Records shown -
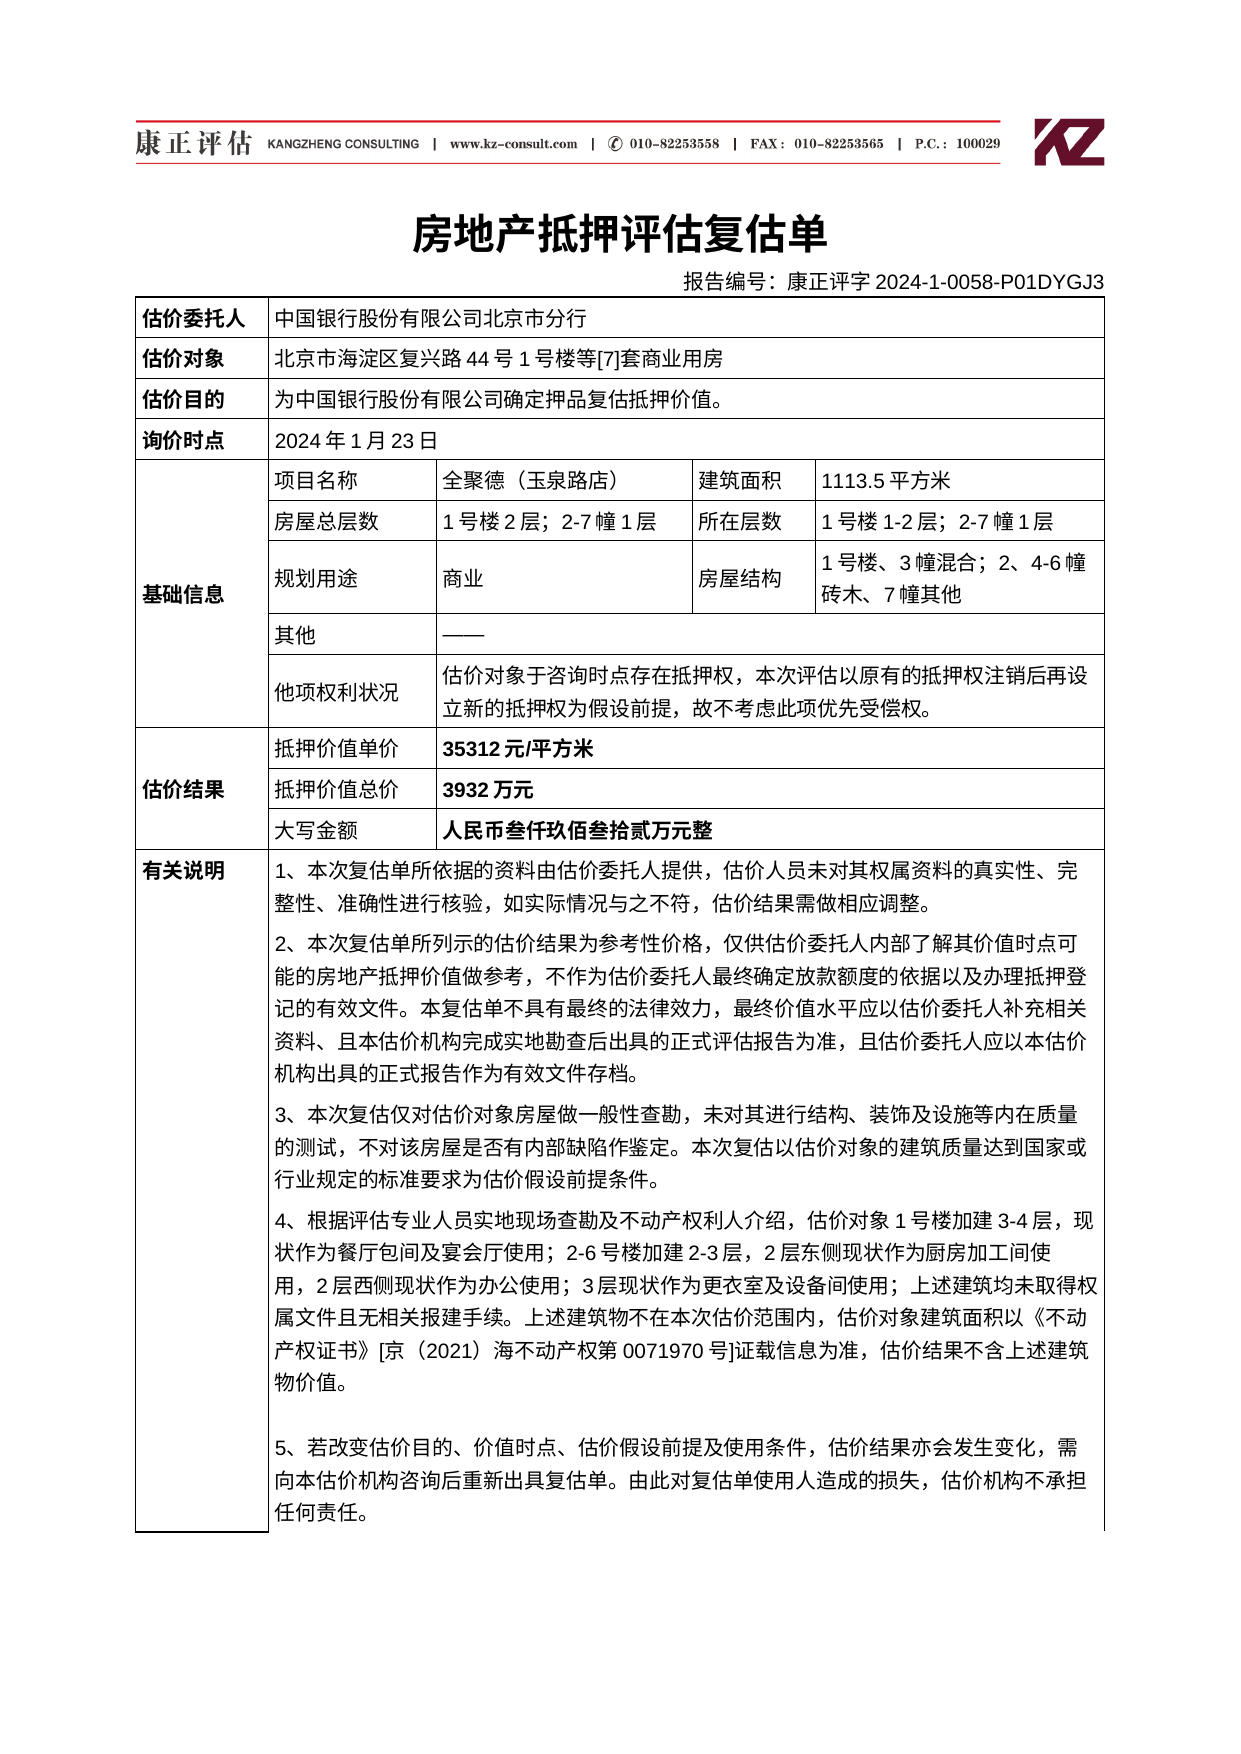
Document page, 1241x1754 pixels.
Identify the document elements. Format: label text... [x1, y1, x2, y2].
==
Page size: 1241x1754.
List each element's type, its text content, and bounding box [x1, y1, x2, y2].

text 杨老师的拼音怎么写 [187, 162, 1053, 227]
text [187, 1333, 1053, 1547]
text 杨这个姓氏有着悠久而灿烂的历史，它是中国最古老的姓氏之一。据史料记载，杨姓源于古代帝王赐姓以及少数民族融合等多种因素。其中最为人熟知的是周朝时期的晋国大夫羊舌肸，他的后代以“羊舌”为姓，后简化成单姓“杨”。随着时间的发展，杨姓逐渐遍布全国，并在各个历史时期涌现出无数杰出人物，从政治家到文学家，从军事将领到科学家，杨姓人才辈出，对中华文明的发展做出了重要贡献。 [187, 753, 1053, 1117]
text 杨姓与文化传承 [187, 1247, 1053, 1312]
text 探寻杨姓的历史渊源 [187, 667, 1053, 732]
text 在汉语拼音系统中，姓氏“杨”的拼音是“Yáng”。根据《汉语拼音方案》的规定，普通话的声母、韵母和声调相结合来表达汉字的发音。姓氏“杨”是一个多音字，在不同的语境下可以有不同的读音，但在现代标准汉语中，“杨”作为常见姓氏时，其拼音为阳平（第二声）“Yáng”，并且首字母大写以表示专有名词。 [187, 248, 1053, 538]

Your objective - From the records above, quote only the lines running from the line with "Document page, 1241x1754 pixels." to the line with "Identify the document", both lines included.

Solution to the problem -
Document page, 1241x1754 pixels.
Identify the document elements. Format: label text... [x1, y1, x2, y2].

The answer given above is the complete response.